Yasmin foi finalista do Prêmio Pulitzer, a maior honraria do jornalismo nos EUA, em 2017, por sua cobertura de doenças negligenciadas no jornal The Dallas Morning News. Um ano depois, publicou o livro The Impatient Dr. Lange, biografia de um médico especialista no tratamento da aids que estava no avião da Malaysia Airlines que caiu no Índico com 239 pessoas. Atualmente ela dirige o programa da universidade de Stanford que treina jornalistas e profissionais da saúde para abordar temas médicos complexos. Confira sua entrevista ao Estadão Verifica.

Você diz que um surto de doença caminha de mãos dadas com um surto de desinformação. Por que isso acontece?

Surtos de doenças são assustadores e provocam ansiedade. As pessoas fazem perguntas para as quais a ciência nem sempre tem respostas. Isso deixa vácuos de informação que podem ser preenchidos de forma imprecisa, seja com ou sem a intenção de causar danos. E enquanto algumas pessoas espalham notícias falsas sem saber, há quem explore nossa vulnerabilidade em tempos de crise para lucrar.

A desinformação pode intensificar os efeitos de um surto?

Sim, e a desinformação viaja mais rápido que as informações confiáveis. Na crise do ebola entre 2014 e 2016, por exemplo, havia rumores de que a doença não era real.
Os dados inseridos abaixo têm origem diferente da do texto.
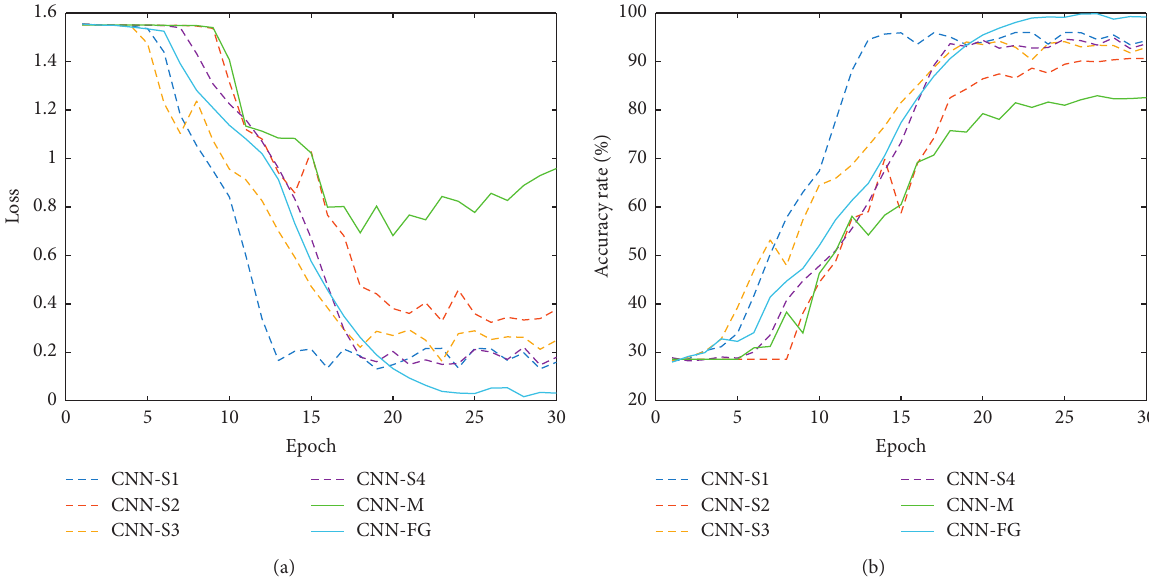
Figure 16: The comparison of traditional methods and fine-grained classification algorithm. (a)The comparison of test loss drop curves. (b) The comparison of faults diagnosis accuracies. Table 5: Comparison of fault diagnosis accuracies between traditional CNN models and fine-grained CNN model. Working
Isso levou as pessoas a ignorar sintomas e expor os outros.

Algumas pessoas imaginam que a desinformação só é danosa para quem acredita nela. É isso?

A desinformação afeta a todos. Se um grupo de pessoas acredita que máscaras faciais não previnem o contágio de covid e decidem não usá-las, isso afeta não apenas elas, mas toda a sua comunidade.
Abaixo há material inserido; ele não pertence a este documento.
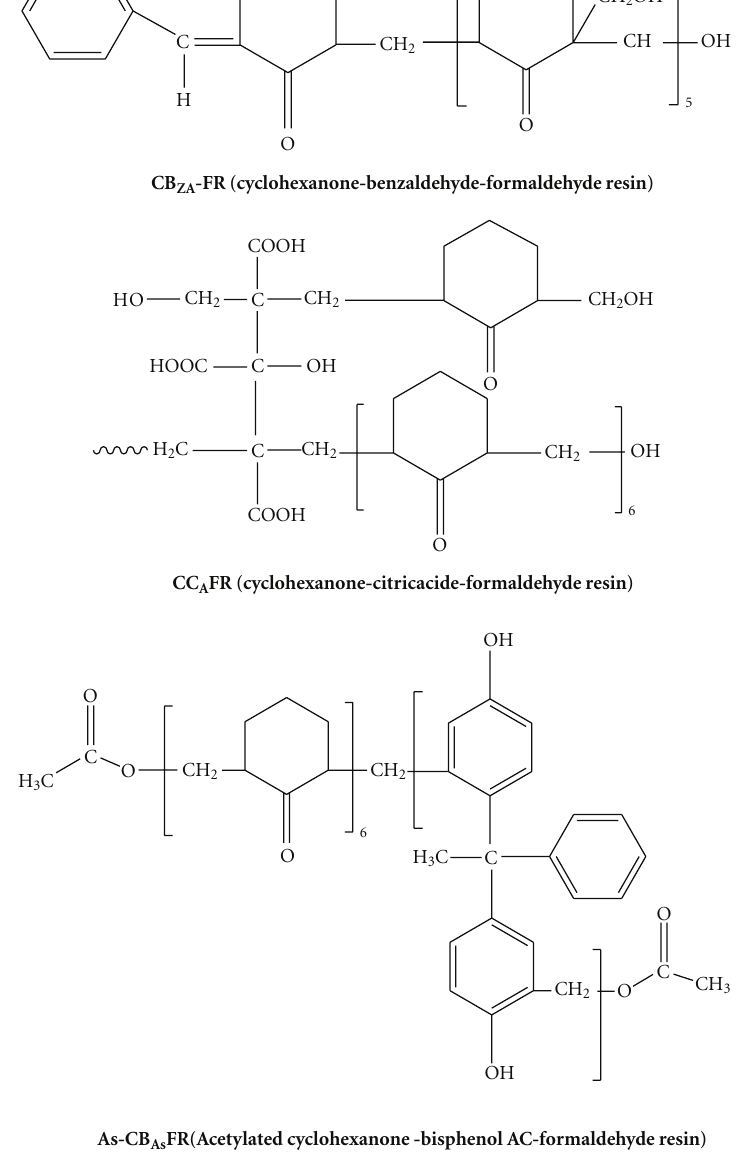
Scheme 3: The molecular structure of the third group resins(CB ZA -FR, CC A F, As-CB Ac FR).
Quando você percebeu que o jornalismo é parte da força-tarefa de combate a uma epidemia?

Eu reconheci que o jornalismo é o sistema imunológico de uma sociedade quando eu trabalhava no Centro para Prevenção e Controle de Doenças dos EUA (CDC). Eu ia a campo para investigar uma pandemia e percebia que não era só a doença que estava se espalhando: a desinformação também. Compreendi que o jornalismo cumpre um papel importante de educar o público sobre saúde e ciência. E pode ser uma ferramenta poderosa no combate à desinformação.

Como isso se aplica à pandemia de covid-19?

Estamos vendo veículos de mídia locais e nacionais assumindo o papel de agências públicas de saúde ao compilar os dados sobre a doença. Um trabalho que o CDC deveria fazer, mas foi enfraquecido pelo atual governo. Então dependemos de jornalistas para coletar e analisar os dados.

Como você avalia a transparência do governo dos EUA sobre a pandemia de covid-19?

Não precisamos de transparência governamental para enxergar que a resposta à doença tem sido inadequada e desorganizada. Isso está claro na taxa de mortos e no número de infectados.

A ciência está no centro do debate público e médicos ganharam destaque. Isso é bom?

Como em toda crise, há pessoas que veem uma oportunidade de ganhar plataforma apesar de não possuírem expertise. Também vemos isso com a pandemia de covid-19.

As informações são do jornal O Estado de S. Paulo.